Thanks to the relationships he’s building with SCORE participants, Warner reports that other local business organizations are also starting to take notice of the BEC. "I am finding people are willing to not only donate but to have the BEC market their program or run their workshops now that they know we’re here.”
But the very best relationship Warner says he’s built is with his grant writer. "My first lesson in making this place a success was to get to know my grant writer first hand, and she has been so helpful,” he says. "The biggest thing we’ve done so far is that we had Extreme Entrepreneurship Tour come to campus and that was paid for by a Perkins grant.

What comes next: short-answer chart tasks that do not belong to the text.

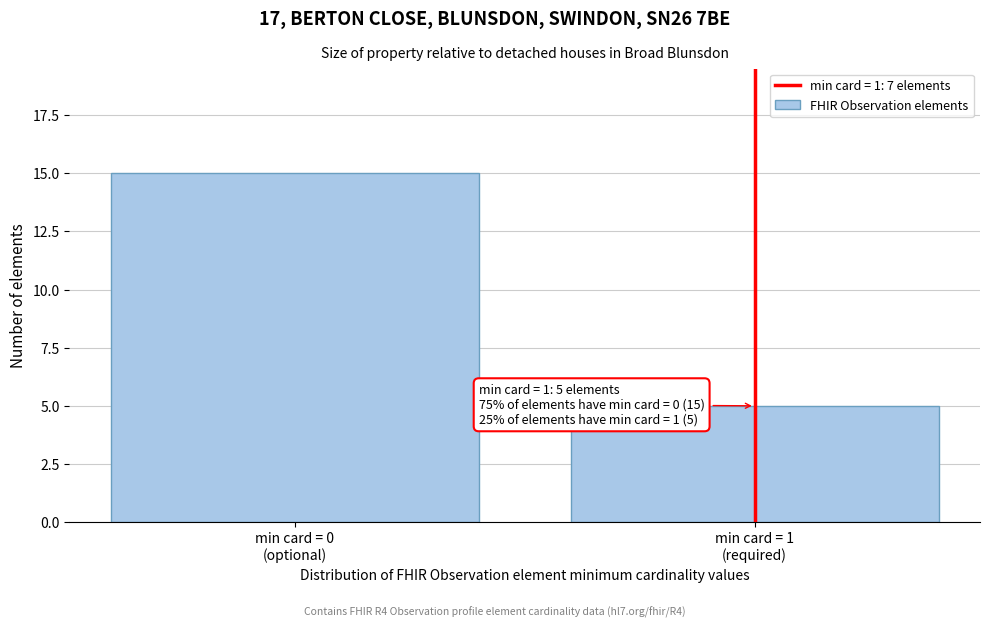

Reading left to right, what are all the values shown in this chart?

15	5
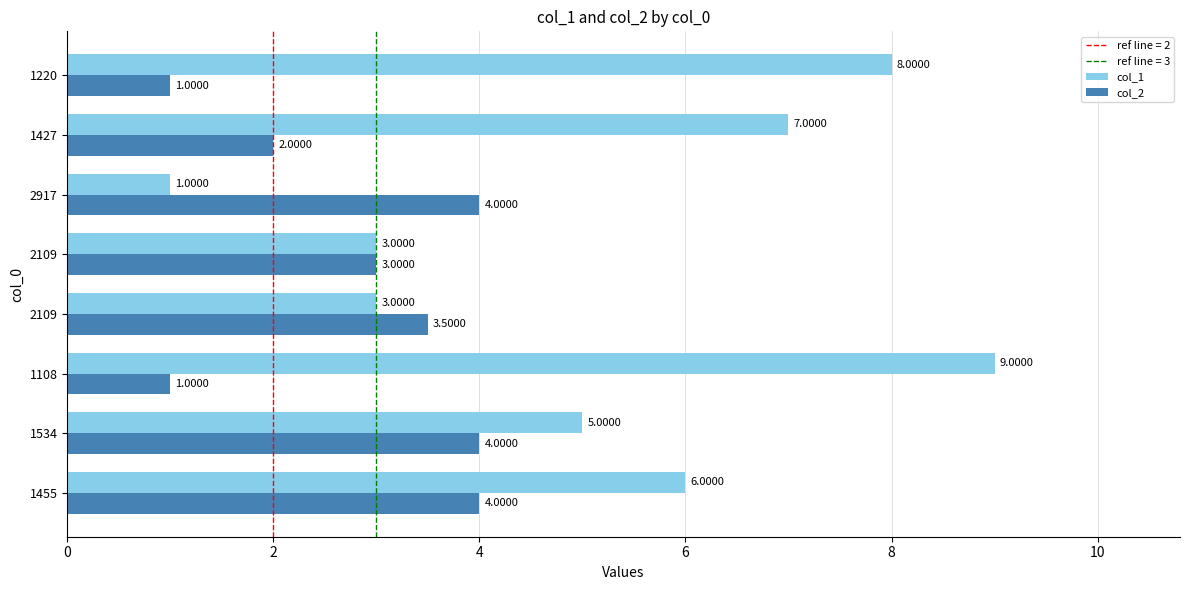

What is the lowest value of the col_1 series?

1.0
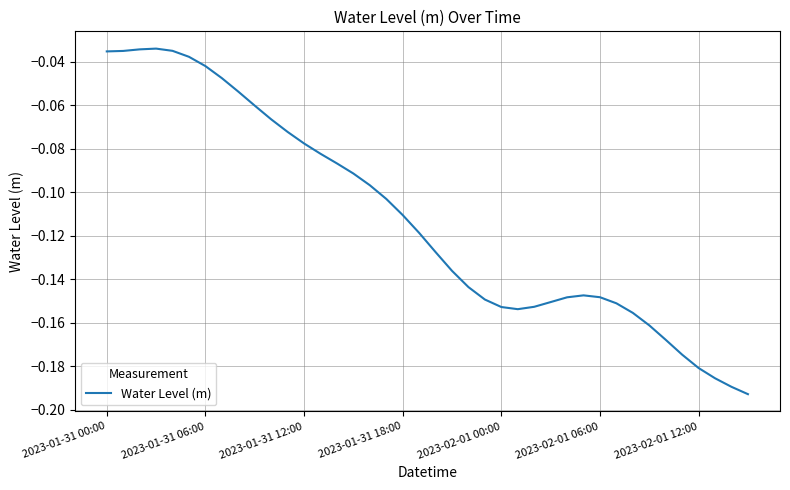

Does the chart have visible grid lines?

Yes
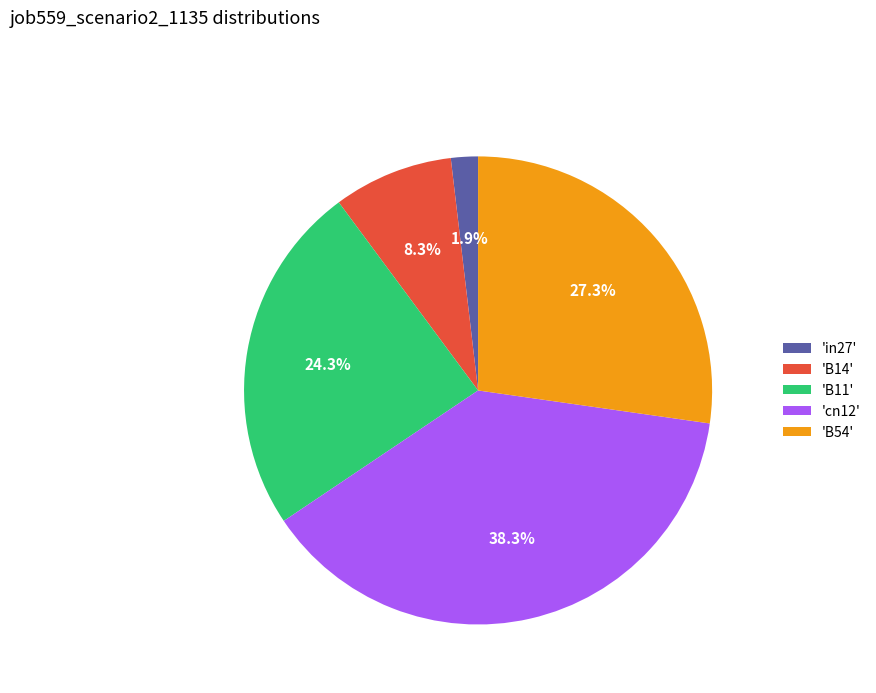

How many slices are in this pie chart?

5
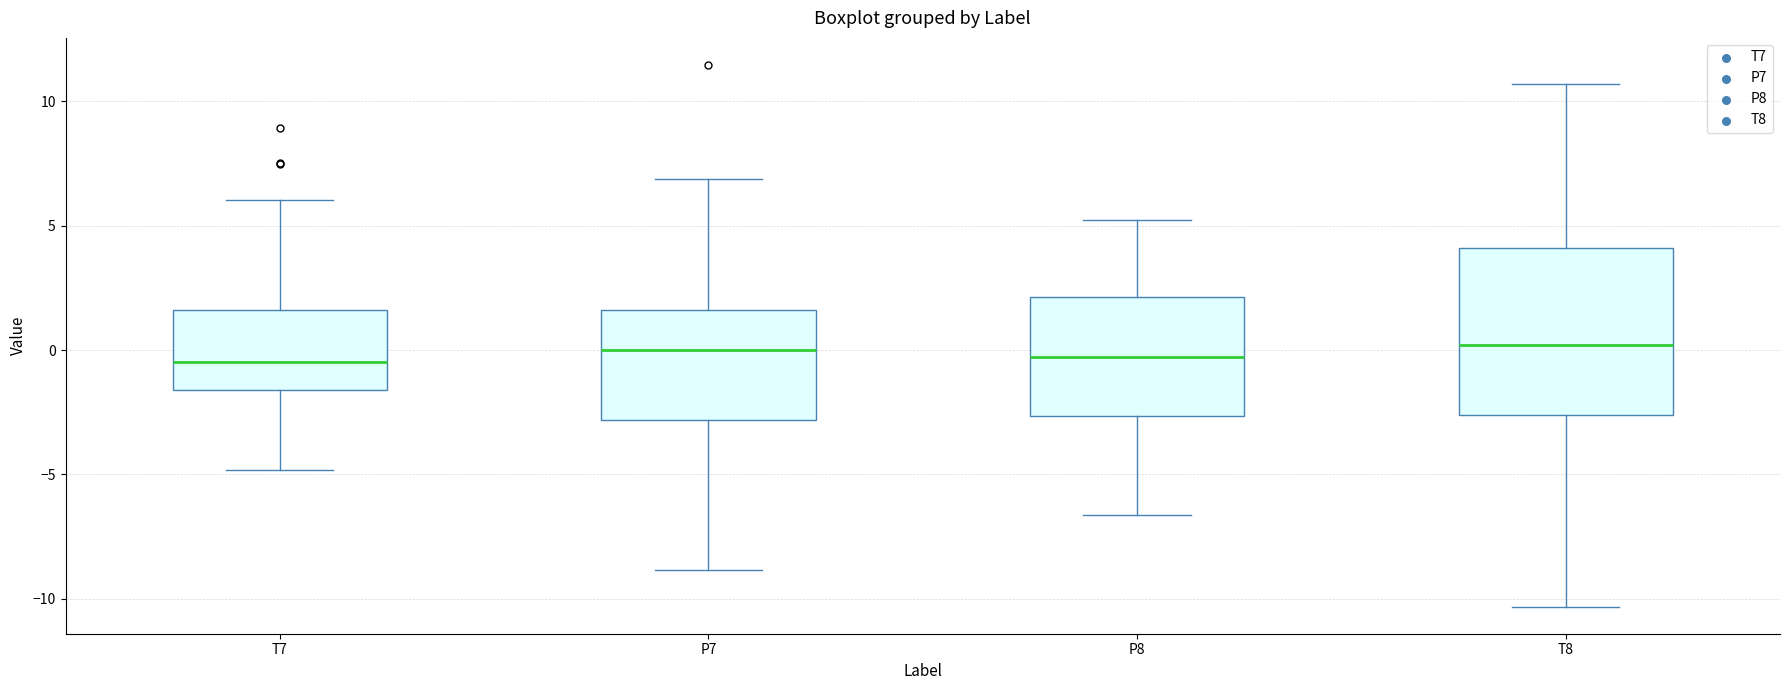

Reading left to right, read every box against the y-axis: the position of its median line, the range the box covers, and the ends of its whiskers. The values are not printed on the chart, so give them approximately, as read against the axis.

T7: median -0.5, box -1.5 to 1.5, whiskers -5.0 to 6.0
P7: median 0.0, box -3.0 to 1.5, whiskers -9.0 to 7.0
P8: median -0.5, box -2.5 to 2.0, whiskers -6.5 to 5.5
T8: median 0.0, box -2.5 to 4.0, whiskers -10.5 to 10.5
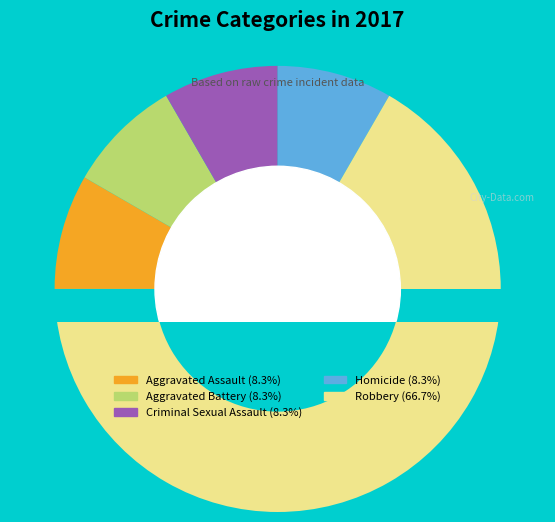

What is the largest slice in the pie chart?

Robbery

The cost of the Tour was over $10,000, and no one had tried to do this with Perkins money before, but Perkins paid for the whole thing. Not only was the Tour a huge success on campus, but it also has really helped me advertise my program in the community.”
The Topic Matters
At Bunker Hill Community College’s Center for Community Entrepreneurship, in Boston, MA, choosing a hot topic helped generate loads of help for the Center for Community Entrepreneurship’s (CCE) celebration of Global Entrepreneurship Week last November. By focusing on environmental issues, Dean of Professional Studies Bogusia J. Wojciechowska, who spearheaded the creation of the CCE, and CCE Coordinator Jennifer Fukada were able to attract a wide variety of speakers–mostly for free.
"Our theme was going green, and the people who spoke were really interested in this issue so they were willing to speak for free or lower their normal fees,” says Wojciechowska.
"For six events over a five-day period, we paid a minimal amount for two speakers and had eight speakers from local businesses who came and spoke for free because the topic–getting local businesses to think green–was on point for them,” says Fukuda. "For example, two of the free speakers were the head of the Boston office of Zipcar and the founder and CEO of a local restaurant chain. It was a win-win because they got exposure to our students and we got great speakers!”
"When people actually got here, they were really happy to be here and wanted to interact with us more,” says Wojciechowska. "People were surprised at the size of our student body (11,000) and the breadth of our curriculum. For many of them it was the first time they’ve been to a community college and they were impressed.”
As others have experienced, a personal touch helped seal the deal with speakers. "A personal phone call is helpful and most people said yes,” says Fukuda. "People have become more aware of what community colleges are doing due to the downturn in the economy. There is a curiosity and an interest in helping. It’s a matter of targeting people who may have an interest in your campus and building logical partnerships.”